Perhaps people don’t see purity defiled when it’s all wrapped up in expensive silver sparkles. When everyone surrounding an event supports it – TV stations, football leagues, advertisers, beautiful celebrities, commentators, Hollywood, etc. – is that how we “commoners” gauge its appropriateness?

Dang. Our culture rails for politically-correct everything, and yet okays the most misguided examples for the next generation. Your phenomenal platform for showing off multicultural diversity was cheapened with an orgy-like vibe. Any woman in a real-life role of guiding children, whether as a dance instructor, a soccer coach, or a music teacher, would be expelled from her position if she turned around, bent over, and flaunted sexually-suggestive gluteal gyrations. Yet you do it in front of hundreds of millions of people on their big screen TVs because it’s considered okay as family entertainment. In the name of girl power. Feminism that glorifies women as sex objects and androgenizes men doesn’t seem like feminism to me.

The whole performance would be perfect for analysis of its symbolism in a Cultural Anthropology college course – it’s the kind of thing I routinely wrote 20-page papers for in studies to get my degree.

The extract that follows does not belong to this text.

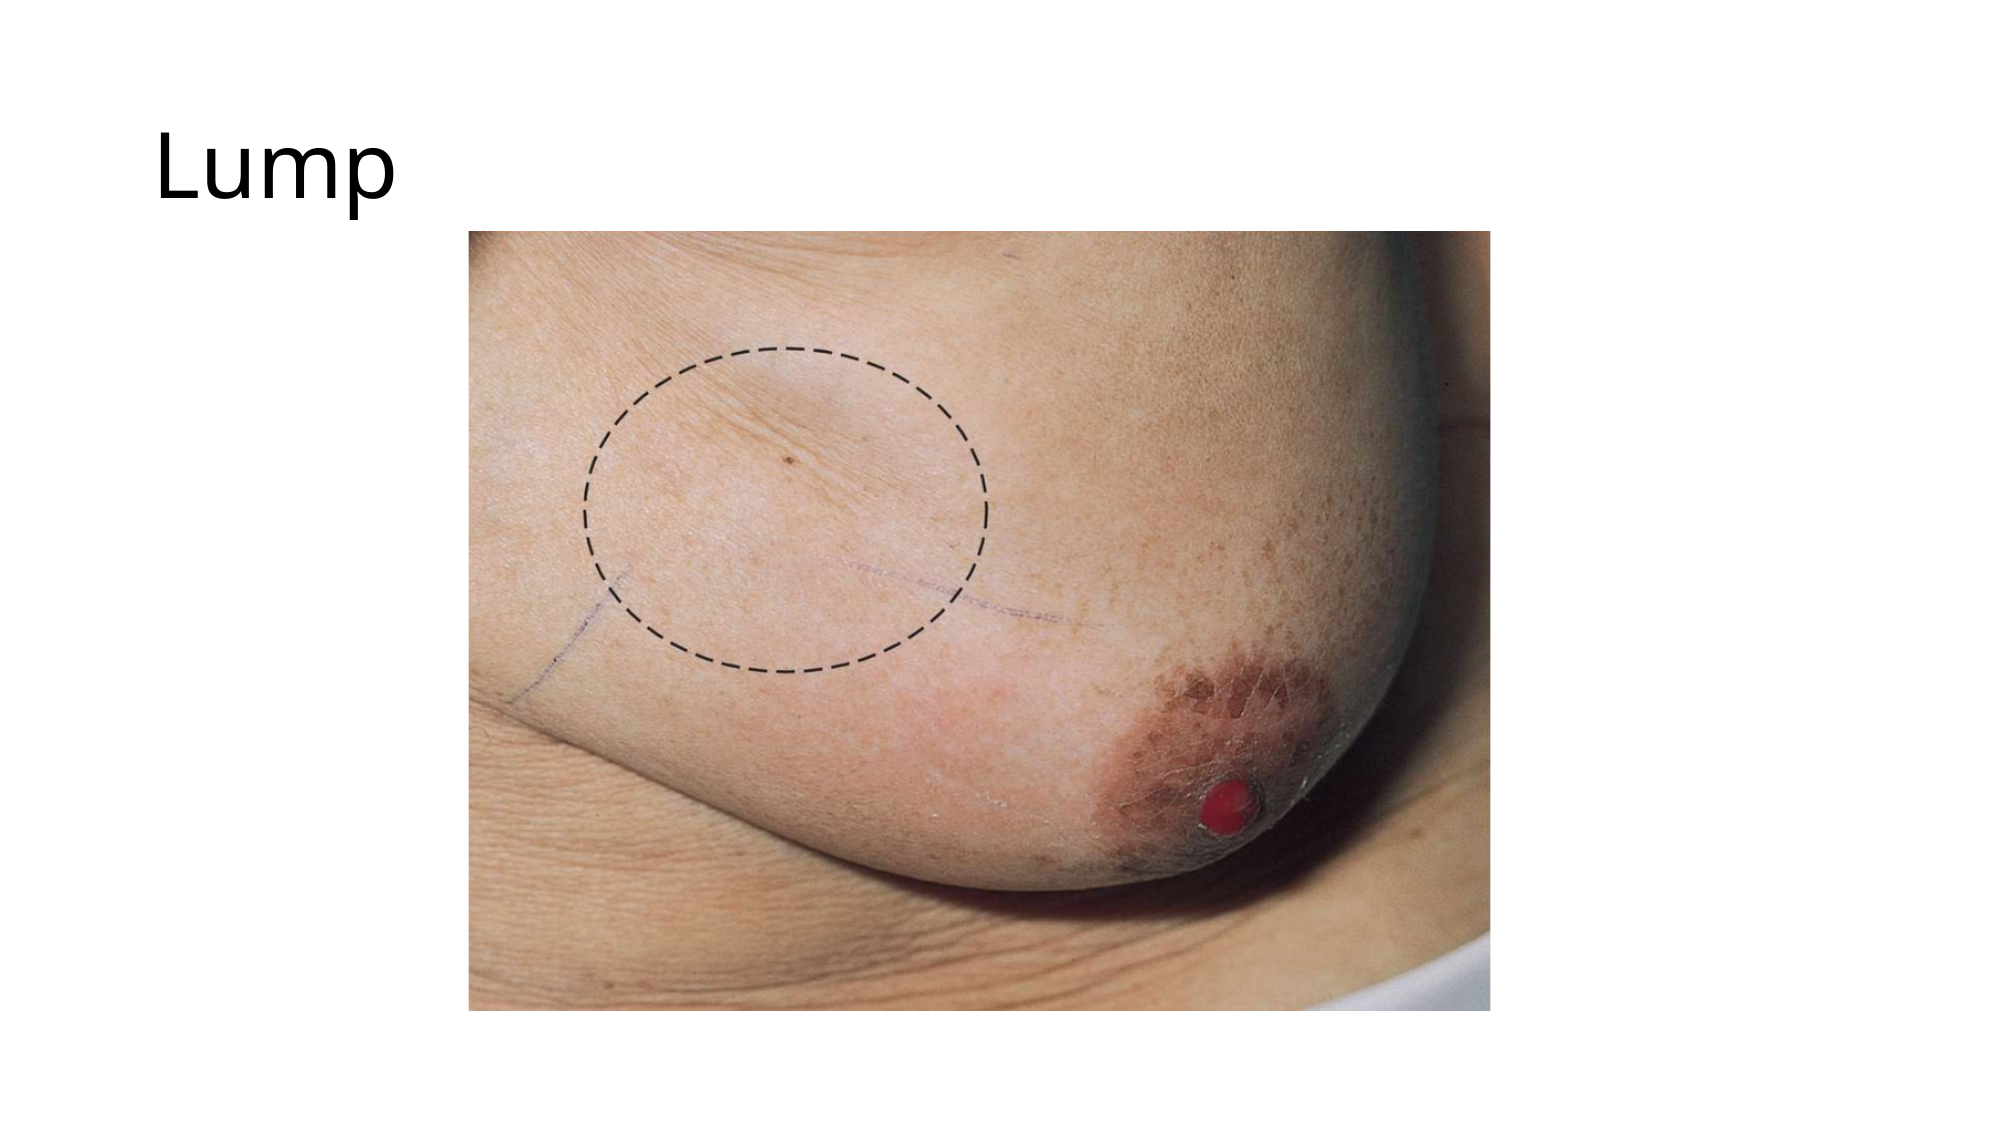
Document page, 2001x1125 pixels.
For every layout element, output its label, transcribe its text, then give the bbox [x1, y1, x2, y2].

title Lump [137, 59, 1863, 278]
picture [468, 231, 1491, 1011]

You can decipher a lot about a person’s belief system from all of the details of a production like that without even needing to know anything beforehand about their social, political, or emotional background. Perhaps you don’t even realize some of the subliminal or even blatant statements you made in the show, as intentional as you may have felt every detail was. (I don’t plan to do a study of every detail, but I’m sure someone will.) You and other celebrities must not realize what you’re doing to help the pornography and trafficking industries flourish by touting shallow flesh. This sex promotion stuff isn’t just “fun.” It’s gnarly.

On a separate but related topic, a huge event like the Super Bowl is already a major hub for people involved in the sex industry. Read this eye-opening article from the Miami Herald about “Why a Miami Super Bowl is a magnet for sex-trafficking.” And there are other notorious places in the world where our own citizens go to secretly seek out sex. Read about Svay Pak, Cambodia, on Wikipedia and you will be sickened. Then read about people who rescue children from places like these.

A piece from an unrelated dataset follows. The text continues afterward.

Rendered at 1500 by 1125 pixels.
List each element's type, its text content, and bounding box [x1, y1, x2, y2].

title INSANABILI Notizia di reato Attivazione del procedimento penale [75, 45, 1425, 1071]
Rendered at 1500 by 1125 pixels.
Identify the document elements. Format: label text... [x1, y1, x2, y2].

Sorry to get heavy on you, J.Lo, but I know someone who was trafficked in the sex trade and there’s nothing cute about it. It all starts with a shallow fascination with flesh, as innocently as it may seem to begin. So I just can’t sit by and watch people idolize something masked in prettiness that’s actually really messed up on many levels. I have to speak up.

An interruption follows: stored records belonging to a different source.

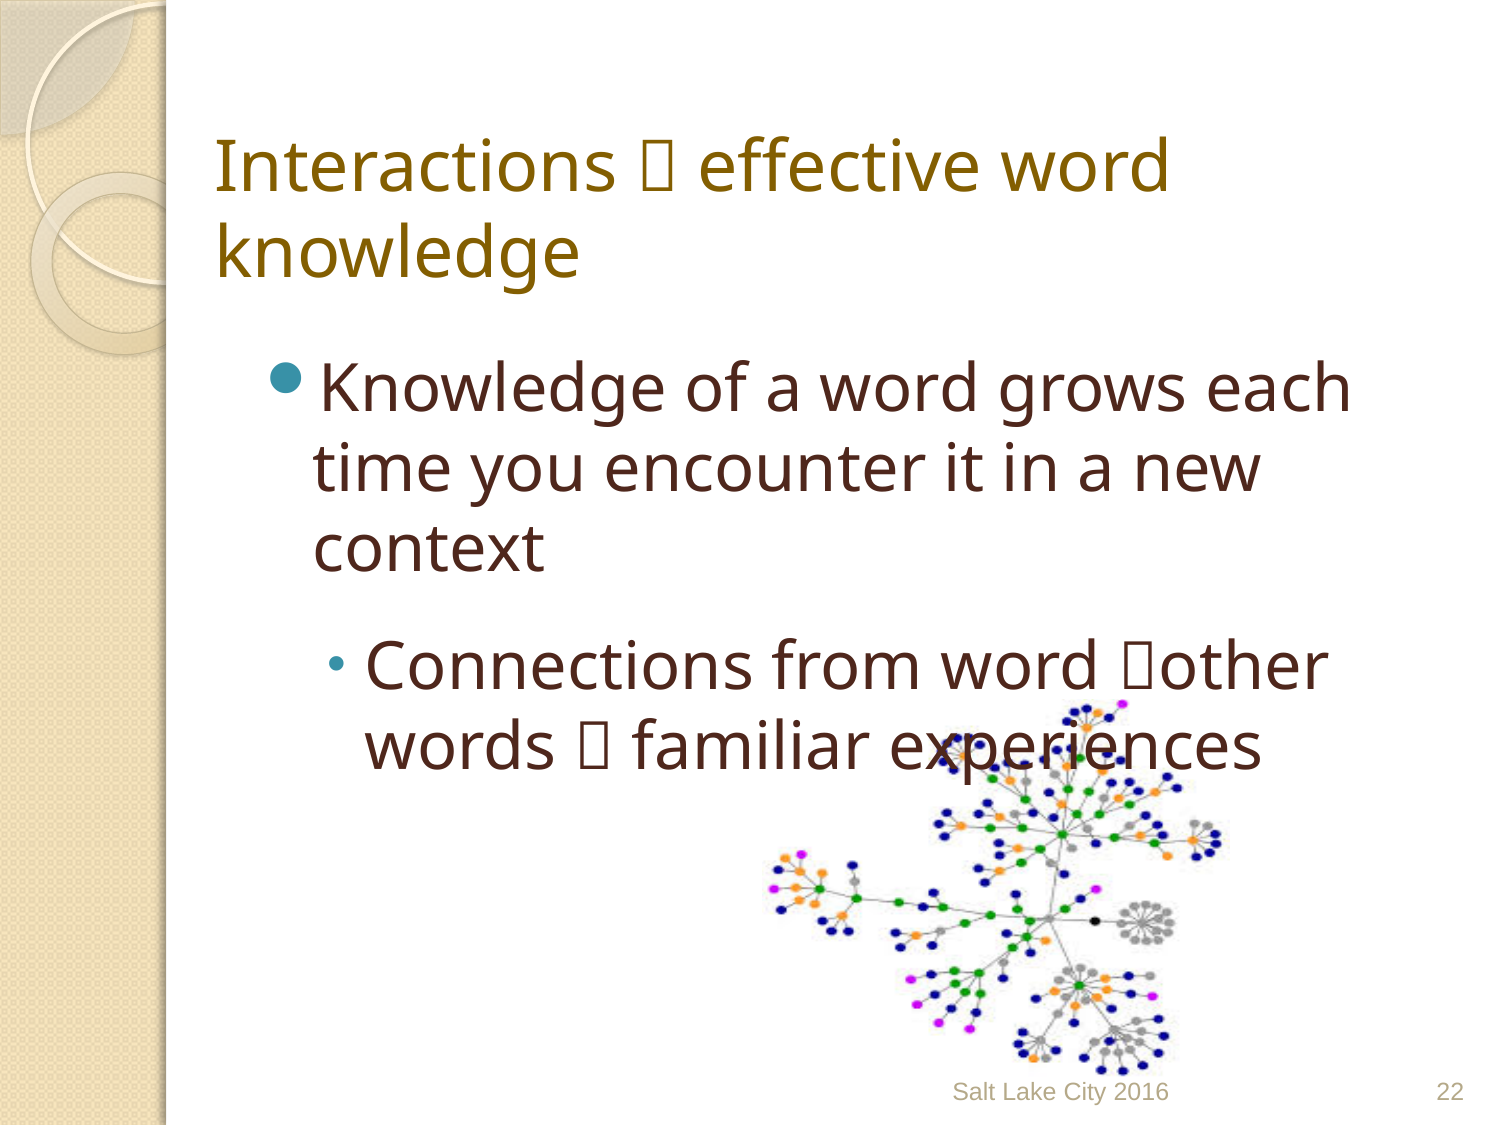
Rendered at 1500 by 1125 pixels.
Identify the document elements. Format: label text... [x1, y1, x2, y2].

title Interactions  effective word knowledge [200, 112, 1488, 300]
list Knowledge of a word grows each time you encounter it in a new context Connections from word other words  familiar experiences [237, 337, 1468, 850]
slide_number 22 [1413, 1034, 1488, 1113]
footer Salt Lake City 2016 [937, 1034, 1413, 1113]
picture [762, 699, 1230, 1079]
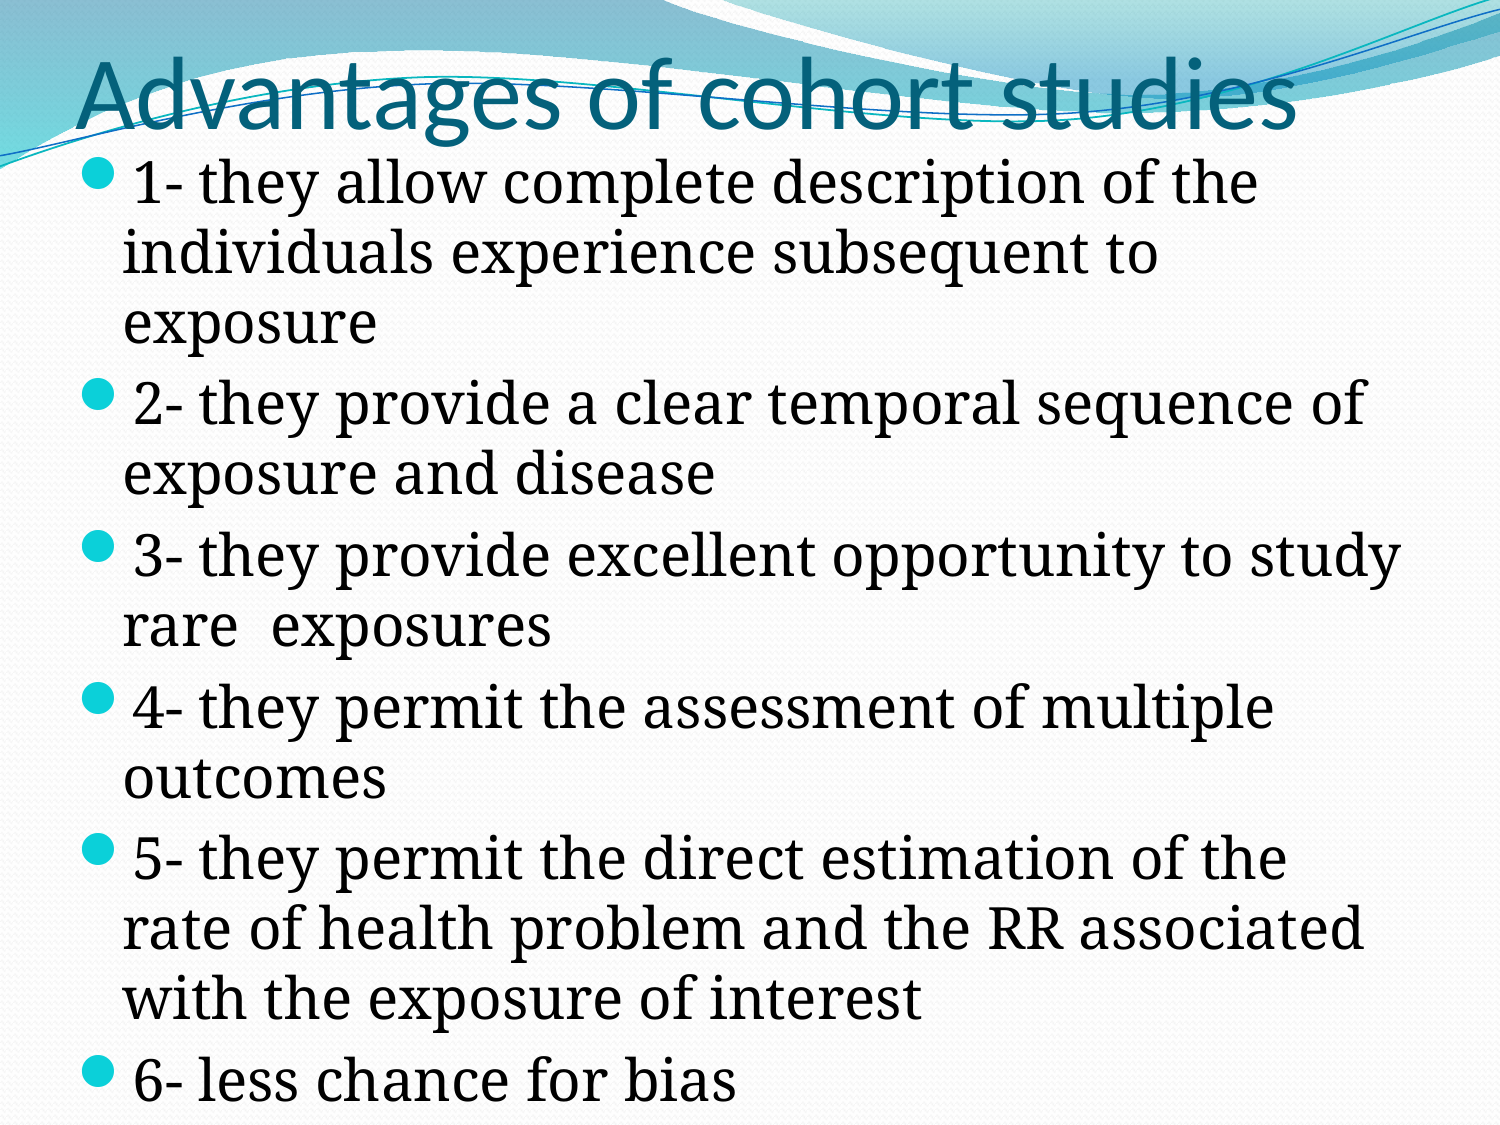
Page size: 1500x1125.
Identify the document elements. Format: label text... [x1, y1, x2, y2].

I appreciate the people out there who entertain us with their sheer ability, their humor, their creativity, and their candor. When you’re really good at something, near-nudity and pole-dancing need not enter the equation. Neither should guys in masking-tape harnesses. I couldn’t help but feel sorry for how they were made to dress.

Jim Gaffigan and James Corden, I better not see you out in thongs next Super Bowl halftime.

Shakira, I loved most of your performance. I didn’t care for the camera angles right in your crotch. Anytime you were a part of it, the primary focus seemed to be more on dance rather than sex. I’m all for the multicultural aspects, just not the cheapening of them here and there during other parts of the show.

Photo by Jose Carlos Fajardo

6 Comments:

  1. The visual of Jim and James in your closing line there kinda made me throw up in my mouth a little 😱🤣

  2. I agree wholeheartedly Edee. So very disappointed and you summarized it perfectly.

  3. Well written, Edee. Thanks for posting.